Is Google Enough?


“Google is not a synonym for research,” author Dan Brown famously said. Was he right? Online searches every day number in the tens of billions. Almost any question we think up can be answered in moments on our personal devices, and when a question can’t be answered, we feel personally aggrieved. We’ve become accustomed to instant gratification.

Not so in the olden days. Younger authors—those born in the age of the personal computer—have never experienced the laborious slog through card catalogs, reels of microfiche, and tottering piles of books that may or may not prove relevant in the end. We have the internet, where millions of documents, photographs, archives, and articles hover in the cloud, just waiting for someone to find and access them. And while not everything on the worldwide web is reliable (ha!), today’s researchers are blessed with an embarrassment of technological riches. Not only do we have the internet as a source; we have high-tech computer programs to help us save, organize, sort, and weave the information we find into our plot lines.

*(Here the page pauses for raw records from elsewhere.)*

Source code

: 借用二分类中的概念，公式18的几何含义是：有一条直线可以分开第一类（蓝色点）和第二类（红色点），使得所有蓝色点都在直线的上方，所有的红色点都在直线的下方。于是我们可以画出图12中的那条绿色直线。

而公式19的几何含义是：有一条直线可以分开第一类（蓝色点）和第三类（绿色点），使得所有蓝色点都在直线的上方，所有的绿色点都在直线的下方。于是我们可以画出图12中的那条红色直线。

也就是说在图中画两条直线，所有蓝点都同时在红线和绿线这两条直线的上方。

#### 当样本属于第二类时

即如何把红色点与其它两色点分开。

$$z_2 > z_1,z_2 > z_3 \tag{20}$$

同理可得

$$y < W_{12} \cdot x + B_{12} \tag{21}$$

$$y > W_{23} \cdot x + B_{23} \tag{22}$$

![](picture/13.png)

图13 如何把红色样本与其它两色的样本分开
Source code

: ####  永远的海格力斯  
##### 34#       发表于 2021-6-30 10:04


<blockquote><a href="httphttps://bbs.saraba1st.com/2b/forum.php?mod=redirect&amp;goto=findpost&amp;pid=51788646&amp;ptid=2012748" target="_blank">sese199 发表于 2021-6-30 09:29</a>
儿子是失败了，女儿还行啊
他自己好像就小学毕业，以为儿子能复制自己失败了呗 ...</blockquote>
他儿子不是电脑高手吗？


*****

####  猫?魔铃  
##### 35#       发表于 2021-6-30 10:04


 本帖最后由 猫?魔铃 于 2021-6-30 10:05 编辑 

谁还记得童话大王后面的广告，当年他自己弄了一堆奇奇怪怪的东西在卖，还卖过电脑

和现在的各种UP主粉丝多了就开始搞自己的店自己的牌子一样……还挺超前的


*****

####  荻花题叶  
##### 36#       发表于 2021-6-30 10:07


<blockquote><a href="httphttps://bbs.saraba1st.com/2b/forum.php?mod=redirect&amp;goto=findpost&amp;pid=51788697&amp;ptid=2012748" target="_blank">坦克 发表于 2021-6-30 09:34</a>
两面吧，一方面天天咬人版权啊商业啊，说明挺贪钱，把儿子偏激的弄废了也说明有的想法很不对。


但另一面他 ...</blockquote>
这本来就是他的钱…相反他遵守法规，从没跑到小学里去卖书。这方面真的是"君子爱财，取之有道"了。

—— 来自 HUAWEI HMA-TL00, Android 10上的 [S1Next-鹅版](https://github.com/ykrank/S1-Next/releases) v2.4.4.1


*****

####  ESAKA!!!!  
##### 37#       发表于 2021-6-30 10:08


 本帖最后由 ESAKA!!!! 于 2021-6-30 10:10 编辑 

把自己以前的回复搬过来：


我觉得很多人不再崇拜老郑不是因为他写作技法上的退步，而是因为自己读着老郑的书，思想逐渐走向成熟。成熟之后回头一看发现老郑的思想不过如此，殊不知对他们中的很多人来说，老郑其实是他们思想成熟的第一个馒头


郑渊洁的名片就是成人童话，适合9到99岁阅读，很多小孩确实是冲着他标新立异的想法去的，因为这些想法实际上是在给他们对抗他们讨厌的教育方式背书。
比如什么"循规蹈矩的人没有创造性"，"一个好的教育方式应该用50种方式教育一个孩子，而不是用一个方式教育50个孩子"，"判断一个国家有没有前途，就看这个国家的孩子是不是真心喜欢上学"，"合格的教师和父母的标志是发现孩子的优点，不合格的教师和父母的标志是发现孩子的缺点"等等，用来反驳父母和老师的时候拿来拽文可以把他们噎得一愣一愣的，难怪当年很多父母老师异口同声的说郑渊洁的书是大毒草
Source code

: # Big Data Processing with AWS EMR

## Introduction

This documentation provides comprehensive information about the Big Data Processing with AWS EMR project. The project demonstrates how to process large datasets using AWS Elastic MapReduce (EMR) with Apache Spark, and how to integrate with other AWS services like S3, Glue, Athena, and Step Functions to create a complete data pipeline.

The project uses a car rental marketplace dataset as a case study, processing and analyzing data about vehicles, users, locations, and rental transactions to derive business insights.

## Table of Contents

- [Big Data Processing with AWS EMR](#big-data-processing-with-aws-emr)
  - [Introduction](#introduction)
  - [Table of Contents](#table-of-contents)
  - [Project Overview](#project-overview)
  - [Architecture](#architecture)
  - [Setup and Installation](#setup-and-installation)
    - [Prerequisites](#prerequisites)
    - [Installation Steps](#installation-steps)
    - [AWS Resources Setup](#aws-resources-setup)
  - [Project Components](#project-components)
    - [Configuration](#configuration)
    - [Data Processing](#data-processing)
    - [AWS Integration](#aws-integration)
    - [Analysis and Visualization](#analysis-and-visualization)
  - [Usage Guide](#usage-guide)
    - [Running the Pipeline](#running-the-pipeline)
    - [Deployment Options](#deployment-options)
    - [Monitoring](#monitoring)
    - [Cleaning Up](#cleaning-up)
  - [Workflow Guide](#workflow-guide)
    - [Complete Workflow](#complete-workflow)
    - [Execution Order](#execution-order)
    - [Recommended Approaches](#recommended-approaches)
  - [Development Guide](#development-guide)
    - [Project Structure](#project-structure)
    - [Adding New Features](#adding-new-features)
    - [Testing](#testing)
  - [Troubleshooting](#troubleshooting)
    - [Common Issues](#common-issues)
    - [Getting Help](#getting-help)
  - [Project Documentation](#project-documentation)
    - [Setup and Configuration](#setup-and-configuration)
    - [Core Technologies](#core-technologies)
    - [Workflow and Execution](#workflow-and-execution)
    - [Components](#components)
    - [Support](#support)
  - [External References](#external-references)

But can everything writers need be found on the worldwide web? Of course not. Some things must be experienced, savored, and assimilated the old-fashioned way. Fortunately, we have other tools available to us, and one of my favorites is an ordinary notebook. I carry a notebook everywhere, to record snatches of  conversation (yes, I’ve been known to eavesdrop), a new plot idea, an interesting face, a pungent odor—anything I want to remember for later use.


This past spring in Ireland, for example, I discovered Brendan Behan, the Irish poet, novelist, and playwright, once called “the greatest Irish wit since Oscar Wilde.” In my notebook, I jotted down two of his famous quotes: “I’m a drinker with writing problems,” and “The first duty of a writer is to let his country down.” It wasn’t the quotes themselves I wanted to remember as much as Behan’s razor-sharp wit—his way of flipping expectations on their ear. There’s a touch of Behan’s humor in one of my characters, a publican, in A Legacy of Murder (Crooked Lane, available October 8th).

My notebooks (sized to fit into my current handbag) contain all kinds of information—odd facts, questions, musings, potential story lines, small sketches to jog my memory, even interviews. While researching British police procedures for A Legacy of Murder, I spend a day with D. I. Tamlyn Burgess of the Suffolk Constabulary in Bury St. Edmunds, England. Before the day was out,  I’d used up the entire notebook. A month later, back in the U.S., I was researching England’s National Trust properties, and—hard as I tried—I couldn’t find the information I needed online. So I set up a telephone interview with Harry Bowels, Chief Operating Officer for The National Trust. An hour later I had the plot angle I needed. And another notebook filled with information.

Some writers prefer to use index cards because they’re easier to sort, but I’m not disciplined enough to pull out a new card every time I want to document something. I’d rather organize later, transferring the information to a Word document. For me, the mental process involved in documentation is completely different than the brainwork required for assimilation and organization. But it all begins with paper and pencil. Low tech. Irreplaceable.

Do you carry a notebook or index cards? If not, how do you record facts, ideas, and experiences for later use in your writing? What is the most difficult part of writing a story set in another time or place?

4 comments

  1. Notebook!!!! If I carried index cards they’d be strewn from here to eternity…..And there’s no greater joy than returning to a notebook and finding a great idea!

  2. Great post, Connie! Research is the fun part of writing. As for index cards, I’ll bet you could write for a month filled with who does/doesn’t swear by them and why. Writers are so quirky.